How Apple Filmed a 5-Hour Ad on an iPhone 11 Pro in a Single Take Without Recharging

The gorgeous and ambitiously choreographed tour of Russia's Hermitage left almost no margin for error

A statue in the Hermitage
In one take, Apple agency TBWAMedia Arts Lab London and director Axinya Gog recorded a seamless tour of the Hermitage.
Apple

Some might call it the stuff of a child’s fantasy: Creeping through a cavernous museum while it’s closed to the public, getting up close and personal with timeless masterpieces, and stumbling across mysterious moments that border on the supernatural.

Others might call it a product demonstration.

To illustrate the battery life of the iPhone 11 Pro, Apple and agency TBWA\Media Arts Lab London today unveiled an unprecedented epic of an ad, clocking in at 5 hours, 19 minutes and 28 seconds—all filmed on the smartphone in one take without ever recharging the battery.

And at the end of the shoot, it still had 19% of its battery life remaining.

You can get a flavor of the project with this trailer, which compacts the longer film’s tour of the sprawling Hermitage museum in Russia into a more manageable 90 seconds:

The massively ambitious and logistically Byzantine project was the result of a 9-month collaboration between Apple Russia and TBWA\Media Arts Lab’s London office. But despite all the lengthy preparations behind the spot, the shoot itself required an incredibly tight timeline that left almost no margin for error.

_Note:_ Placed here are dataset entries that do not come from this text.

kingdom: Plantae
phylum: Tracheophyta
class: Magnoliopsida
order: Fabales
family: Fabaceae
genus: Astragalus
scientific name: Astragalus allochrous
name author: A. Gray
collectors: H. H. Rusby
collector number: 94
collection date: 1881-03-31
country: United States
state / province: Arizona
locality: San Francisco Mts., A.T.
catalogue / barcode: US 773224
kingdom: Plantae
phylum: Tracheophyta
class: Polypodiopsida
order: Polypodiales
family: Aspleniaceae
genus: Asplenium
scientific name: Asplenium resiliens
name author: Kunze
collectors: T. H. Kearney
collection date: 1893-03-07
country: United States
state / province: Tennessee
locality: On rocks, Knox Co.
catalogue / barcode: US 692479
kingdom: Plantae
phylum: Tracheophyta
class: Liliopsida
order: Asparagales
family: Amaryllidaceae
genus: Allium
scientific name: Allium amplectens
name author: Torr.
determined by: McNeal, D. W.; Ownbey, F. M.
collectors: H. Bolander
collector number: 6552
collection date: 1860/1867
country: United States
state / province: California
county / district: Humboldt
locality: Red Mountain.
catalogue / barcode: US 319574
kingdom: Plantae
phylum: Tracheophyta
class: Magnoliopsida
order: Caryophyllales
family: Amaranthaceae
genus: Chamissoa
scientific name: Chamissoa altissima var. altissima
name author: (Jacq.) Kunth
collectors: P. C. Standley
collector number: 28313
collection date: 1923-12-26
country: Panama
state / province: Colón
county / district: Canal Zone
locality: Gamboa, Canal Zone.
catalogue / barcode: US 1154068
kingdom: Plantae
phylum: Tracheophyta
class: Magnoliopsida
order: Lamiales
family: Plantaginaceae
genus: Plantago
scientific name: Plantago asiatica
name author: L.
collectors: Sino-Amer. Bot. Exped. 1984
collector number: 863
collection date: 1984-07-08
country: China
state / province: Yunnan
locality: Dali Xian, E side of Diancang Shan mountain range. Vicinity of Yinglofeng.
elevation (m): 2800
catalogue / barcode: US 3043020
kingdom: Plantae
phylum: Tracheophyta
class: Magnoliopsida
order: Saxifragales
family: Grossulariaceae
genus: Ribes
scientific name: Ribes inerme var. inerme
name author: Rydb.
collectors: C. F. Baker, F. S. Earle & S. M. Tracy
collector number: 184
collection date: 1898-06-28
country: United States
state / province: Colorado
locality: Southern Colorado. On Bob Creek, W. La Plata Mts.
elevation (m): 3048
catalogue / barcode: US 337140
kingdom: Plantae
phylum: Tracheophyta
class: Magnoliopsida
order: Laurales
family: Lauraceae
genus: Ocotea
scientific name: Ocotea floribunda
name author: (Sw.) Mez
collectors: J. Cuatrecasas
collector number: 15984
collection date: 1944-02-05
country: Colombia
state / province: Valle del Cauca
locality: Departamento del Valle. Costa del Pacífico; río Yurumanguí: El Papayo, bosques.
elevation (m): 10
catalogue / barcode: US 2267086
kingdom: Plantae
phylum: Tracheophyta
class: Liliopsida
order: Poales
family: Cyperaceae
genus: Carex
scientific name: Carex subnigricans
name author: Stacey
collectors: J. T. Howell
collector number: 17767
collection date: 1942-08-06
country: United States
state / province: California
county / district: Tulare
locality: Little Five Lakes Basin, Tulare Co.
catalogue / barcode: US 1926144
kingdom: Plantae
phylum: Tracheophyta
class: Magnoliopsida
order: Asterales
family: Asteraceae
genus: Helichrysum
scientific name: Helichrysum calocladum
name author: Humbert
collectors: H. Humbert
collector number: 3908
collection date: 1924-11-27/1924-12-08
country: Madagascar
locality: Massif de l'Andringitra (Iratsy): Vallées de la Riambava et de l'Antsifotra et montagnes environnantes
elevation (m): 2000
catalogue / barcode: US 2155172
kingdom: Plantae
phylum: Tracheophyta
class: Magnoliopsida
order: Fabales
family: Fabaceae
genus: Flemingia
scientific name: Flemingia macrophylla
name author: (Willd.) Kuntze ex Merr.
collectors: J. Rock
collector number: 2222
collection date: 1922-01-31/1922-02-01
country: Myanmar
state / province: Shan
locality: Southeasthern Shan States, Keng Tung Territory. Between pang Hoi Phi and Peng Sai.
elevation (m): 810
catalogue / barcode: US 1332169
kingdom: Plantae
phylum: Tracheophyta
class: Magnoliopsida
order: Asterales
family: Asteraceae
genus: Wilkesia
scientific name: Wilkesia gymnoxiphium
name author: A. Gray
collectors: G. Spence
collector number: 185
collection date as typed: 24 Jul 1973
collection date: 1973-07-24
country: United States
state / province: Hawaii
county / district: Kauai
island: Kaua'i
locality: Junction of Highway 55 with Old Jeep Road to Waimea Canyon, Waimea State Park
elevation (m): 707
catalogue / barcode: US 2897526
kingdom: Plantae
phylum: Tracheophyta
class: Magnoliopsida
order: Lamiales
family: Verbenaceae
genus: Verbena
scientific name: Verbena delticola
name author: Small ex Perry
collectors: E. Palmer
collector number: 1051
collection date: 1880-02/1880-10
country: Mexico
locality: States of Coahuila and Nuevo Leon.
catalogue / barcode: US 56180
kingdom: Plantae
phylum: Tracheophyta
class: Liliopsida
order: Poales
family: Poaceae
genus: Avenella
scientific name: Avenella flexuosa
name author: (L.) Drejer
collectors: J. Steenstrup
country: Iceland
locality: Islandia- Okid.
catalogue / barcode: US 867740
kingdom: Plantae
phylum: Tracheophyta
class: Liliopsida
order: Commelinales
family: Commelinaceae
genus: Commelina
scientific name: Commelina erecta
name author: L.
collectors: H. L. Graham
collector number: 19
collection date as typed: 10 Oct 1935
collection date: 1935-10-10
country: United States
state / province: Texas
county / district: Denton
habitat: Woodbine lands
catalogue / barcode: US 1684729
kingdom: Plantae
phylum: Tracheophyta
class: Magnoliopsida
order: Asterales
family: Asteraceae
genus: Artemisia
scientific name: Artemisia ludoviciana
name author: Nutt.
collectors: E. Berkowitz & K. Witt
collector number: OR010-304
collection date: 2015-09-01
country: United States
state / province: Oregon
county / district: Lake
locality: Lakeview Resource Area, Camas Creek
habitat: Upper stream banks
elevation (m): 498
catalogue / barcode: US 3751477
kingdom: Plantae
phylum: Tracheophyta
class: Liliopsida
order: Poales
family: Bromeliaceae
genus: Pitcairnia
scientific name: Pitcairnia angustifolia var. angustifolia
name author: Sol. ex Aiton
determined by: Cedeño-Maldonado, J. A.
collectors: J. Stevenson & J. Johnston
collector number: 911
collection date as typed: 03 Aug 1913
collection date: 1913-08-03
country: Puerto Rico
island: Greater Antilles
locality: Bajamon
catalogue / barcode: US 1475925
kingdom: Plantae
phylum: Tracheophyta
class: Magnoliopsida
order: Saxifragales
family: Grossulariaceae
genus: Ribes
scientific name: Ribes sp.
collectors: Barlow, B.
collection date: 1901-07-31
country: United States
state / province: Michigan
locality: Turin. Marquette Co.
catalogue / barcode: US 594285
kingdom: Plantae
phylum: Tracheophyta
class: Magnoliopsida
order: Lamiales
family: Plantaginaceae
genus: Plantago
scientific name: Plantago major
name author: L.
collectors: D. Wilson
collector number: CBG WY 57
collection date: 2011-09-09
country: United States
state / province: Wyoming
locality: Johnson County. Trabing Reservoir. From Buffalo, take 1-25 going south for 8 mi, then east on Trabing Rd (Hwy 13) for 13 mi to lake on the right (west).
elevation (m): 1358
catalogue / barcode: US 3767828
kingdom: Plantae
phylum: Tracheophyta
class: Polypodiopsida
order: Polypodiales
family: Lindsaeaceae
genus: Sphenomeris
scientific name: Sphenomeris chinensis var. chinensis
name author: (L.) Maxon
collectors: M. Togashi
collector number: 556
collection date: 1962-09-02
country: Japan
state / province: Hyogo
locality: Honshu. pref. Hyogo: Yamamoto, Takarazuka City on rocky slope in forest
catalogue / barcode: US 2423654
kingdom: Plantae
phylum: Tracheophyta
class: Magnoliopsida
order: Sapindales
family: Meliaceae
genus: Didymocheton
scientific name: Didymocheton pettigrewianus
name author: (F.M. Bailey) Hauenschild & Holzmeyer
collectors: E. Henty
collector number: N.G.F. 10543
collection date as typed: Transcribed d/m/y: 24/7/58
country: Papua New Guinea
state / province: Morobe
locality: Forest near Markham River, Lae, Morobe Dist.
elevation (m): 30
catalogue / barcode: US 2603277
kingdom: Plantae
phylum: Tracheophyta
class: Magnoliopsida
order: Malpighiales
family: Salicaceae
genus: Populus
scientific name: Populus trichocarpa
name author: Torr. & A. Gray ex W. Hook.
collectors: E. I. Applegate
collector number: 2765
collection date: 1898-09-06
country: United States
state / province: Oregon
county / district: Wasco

Setup for the filming began as the Hermitage was closing at the end of a Sunday, then continued throughout the night. As the sun rose on Monday, when the landmark is closed for upkeep, the highly complex and delicate shooting began. The crew was given only a 6-hour window to film in, meaning the one-take shot would have to be nailed on the first attempt or else be crumbled into disaster by any technical disruption, fumbled fingers or errant jostle.

And it worked. It actually worked.

Creating the spot in one seamless take with no cuts or postproduction trickery was, from the moment of inception, a mandatory part of the concept. Anything less wouldn’t have the authenticity of a true demonstration of the iPhone 11 Pro’s battery life.

But pulling it off required months of planning, a tight shooting window and flawless choreography. In the early stages, this meant simply taking steps like testing how long the iPhone could record a video without stopping and still have a comfortable buffer of remaining life. The length was determined to be about 5 hours, setting the parameters for the shoot.

The video, aimed at pushing the iPhone 11 Pro to its limits, is the first specific creative assignment to come out of Apple Russia, and even before the Hermitage was selected as the location, the project was aimed at being uniquely Russian in its scope and ambition. An early concept, for example, considered filming the extreme Russian wilderness.

In the end, the Hermitage—the world’s second largest museum, initiated by Catherine the Great in 1764—was chosen as the ideal venue for a 5-hour shoot. Stretching across 2.5 million square feet, the palace complex in St. Petersburg boasts more than 3 million artworks and antiquities, though only a relatively small percentage are on display.

A cadet matches the pose of Field Marshal Mikhail Kutuzov in the War Gallery of 1812.
Apple

Equally important as the backdrop, though, was the director. Chosen for the sweeping project was Moscow director Axinya Gog. At 29 years old, she has already created a large number of film projects within the art world and is considered one of Russia’s rising-star filmmakers.

She’s also no stranger to museums, having largely grown up in one. Her mother was an art historian and curator at Moscow’s Tretyakov Gallery.

Thanks to a combination of artistic vision and intimate experience, Gog proposed a shoot that was more soaring in its storytelling flow than some potential treatments that had been floated. Instead of a simple walk-through anchored to ground level in hopes of imitating a museum visitor’s point of view, Gog envisioned the camera moving with ghostly patience through the museum’s galleries, occasionally soaring into the air and even drifting into the center of performances.